O roteiro original de Lelio e Gonzalo Maza, seu parceiro de produções anteriores, dedica-se a um universo bastante restrito e se escalona numa sequência de acontecimentos que não fogem ao esperado. Por vezes, uma irritação é provocada no espectador ao constatar que recorrentes conflitos poderiam ser evitados por uma minimamente maior capacidade elocutória da protagonista, mas nota-se que seu bloqueio também representa a situação de constrangimento pela qual ela passa, impedindo-a de respostas mais efetivas.

Ainda assim, a personagem de Marina deve ser descrita, sobretudo, como resiliente, enfrentando cada uma das progressões de sua “descida ao inferno” com a mesma expressão sóbria de suas apresentações líricas. O choro afetuoso se manifesta pontualmente, em cenas bastante tocantes. Há ainda espaço para as representações místicas e simbólicas, manifestas nas “visões” de Marina ou desvairadas fantasias da trama, como no número musical que termina com a protagonista “ganhando asas” e literalmente voando em direção a tela. Todas essas dimensões reforçam a capacidade de sobrevivência dessa mulher que, numa cena em que é amparada por um casal de amigos, acalma a amiga preocupada com sua situação dizendo: “eu vou sobreviver”.

Sobreviver é, inclusive, o que a maioria das pessoas que passam por uma transição de gênero como Marina fazem cotidianamente, diante de uma sociedade que não apenas não lhe oferece as mesmas oportunidades, como também julga e rechaça sua condição. Exemplo disso é o baixo número de homens ou mulheres trans até hoje no audiovisual. Nas produções americanas, recentemente tivemos o destaque de Jamie Clayton (a Nomi de “Sense 8″) e Laverne Cox (a Sophia de “Orange is the New Black”, indicada duas vezes ao prêmio Emmy pelo papel), demonstrando uma progressiva abertura de espaços. Nas produções latino-americanas, contudo, os exemplos ainda são bem parcos, e no Brasil o principal nome atualmente talvez seja o da talentosa Maria Clara Spinelli, premiada como melhor atriz no Festival de Paulínia pelo filme “Quanto Dura o Amor?” (2009), atualmente na novela da TV Globo “A Força do Querer”. Ainda assim, como diria a expressão americana, “muito pouco, muito tarde”.

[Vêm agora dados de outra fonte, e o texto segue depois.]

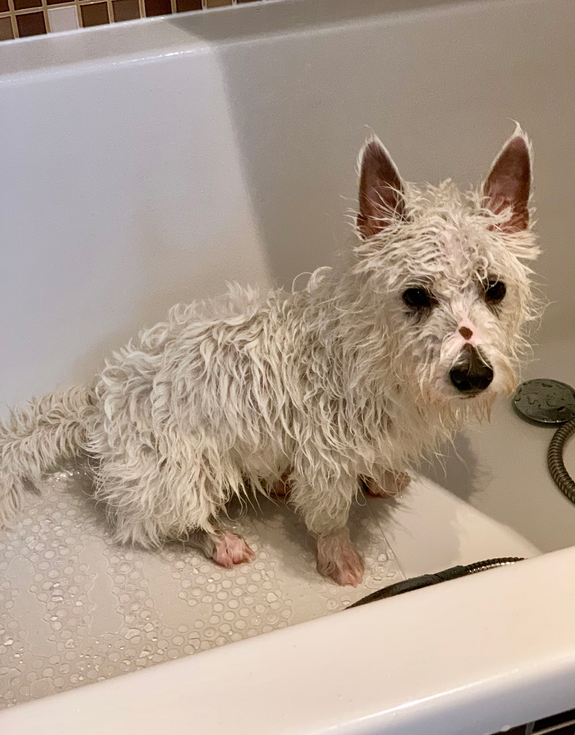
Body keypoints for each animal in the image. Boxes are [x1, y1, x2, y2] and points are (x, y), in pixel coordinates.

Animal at [0, 128, 540, 588]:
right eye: (415, 295)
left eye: (495, 288)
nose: (473, 374)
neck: (375, 358)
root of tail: (96, 405)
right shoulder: (326, 457)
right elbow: (330, 518)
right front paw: (340, 560)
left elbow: (381, 464)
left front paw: (385, 480)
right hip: (181, 472)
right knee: (158, 523)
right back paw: (221, 540)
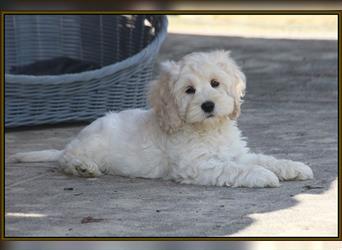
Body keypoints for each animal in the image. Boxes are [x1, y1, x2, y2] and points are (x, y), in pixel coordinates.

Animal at [10, 50, 314, 188]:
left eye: (215, 83)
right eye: (189, 90)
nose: (208, 105)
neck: (208, 130)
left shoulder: (236, 153)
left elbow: (263, 158)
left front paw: (292, 167)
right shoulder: (196, 166)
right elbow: (235, 169)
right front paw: (263, 175)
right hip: (88, 145)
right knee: (66, 159)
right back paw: (83, 167)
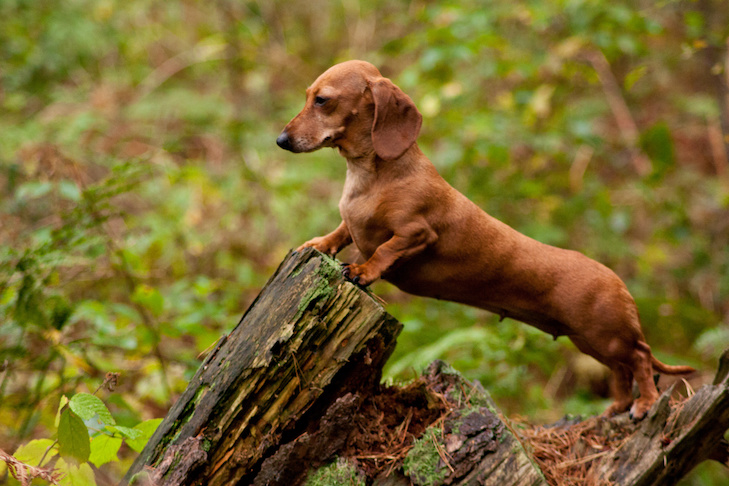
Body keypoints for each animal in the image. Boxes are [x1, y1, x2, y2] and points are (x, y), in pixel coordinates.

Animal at [274, 59, 692, 418]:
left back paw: (644, 404)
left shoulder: (416, 232)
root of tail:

Das poucas oportunidades oferecidas a essas atrizes (e também aos atores trans), a maioria parece estar em papéis ligados a dramas sobre questões de gênero, também condenando-as a meta-atuações em que sempre precisem falar de sua própria condição. Com isso, suas possibilidades de atuação também se limitam à mera revivicação autobiográfica e isso atrapalha ainda mais a progressão e o reconhecimento de suas carreiras. Situações assim, bem como o persistência preconceito quanto a autodeterminação de seus corpos, são exemplos que nos permitem vislumbrar o quão difíceis ainda são suas realidades.